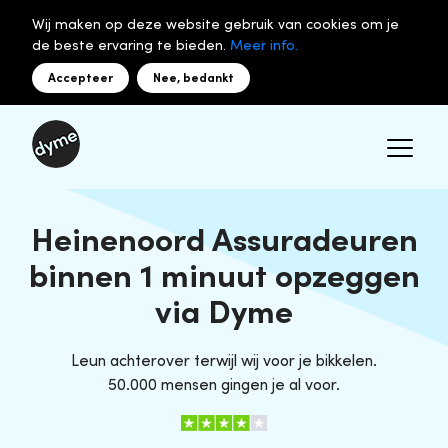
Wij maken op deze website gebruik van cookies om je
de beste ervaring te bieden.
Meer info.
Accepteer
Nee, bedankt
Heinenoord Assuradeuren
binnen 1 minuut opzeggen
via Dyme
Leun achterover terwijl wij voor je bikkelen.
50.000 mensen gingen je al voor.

§ §

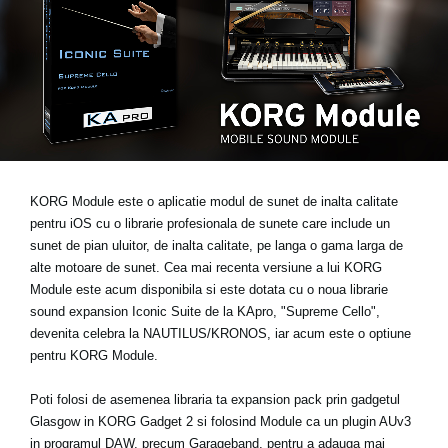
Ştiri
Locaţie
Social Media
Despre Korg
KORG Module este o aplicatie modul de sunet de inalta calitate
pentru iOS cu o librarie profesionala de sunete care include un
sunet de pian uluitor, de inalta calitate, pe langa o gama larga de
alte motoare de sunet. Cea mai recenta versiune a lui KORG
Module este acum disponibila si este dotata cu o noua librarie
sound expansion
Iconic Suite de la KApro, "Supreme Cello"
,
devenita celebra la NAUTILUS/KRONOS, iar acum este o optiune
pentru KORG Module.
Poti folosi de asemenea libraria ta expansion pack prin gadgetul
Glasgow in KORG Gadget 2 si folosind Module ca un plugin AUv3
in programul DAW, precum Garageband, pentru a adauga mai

§ §

→ **What the task requires**:
Please copy out each line of the material that contains the string "pentru".

→ **Reply**:
pentru iOS cu o librarie profesionala de sunete care include un
pentru KORG Module.
in programul DAW, precum Garageband, pentru a adauga mai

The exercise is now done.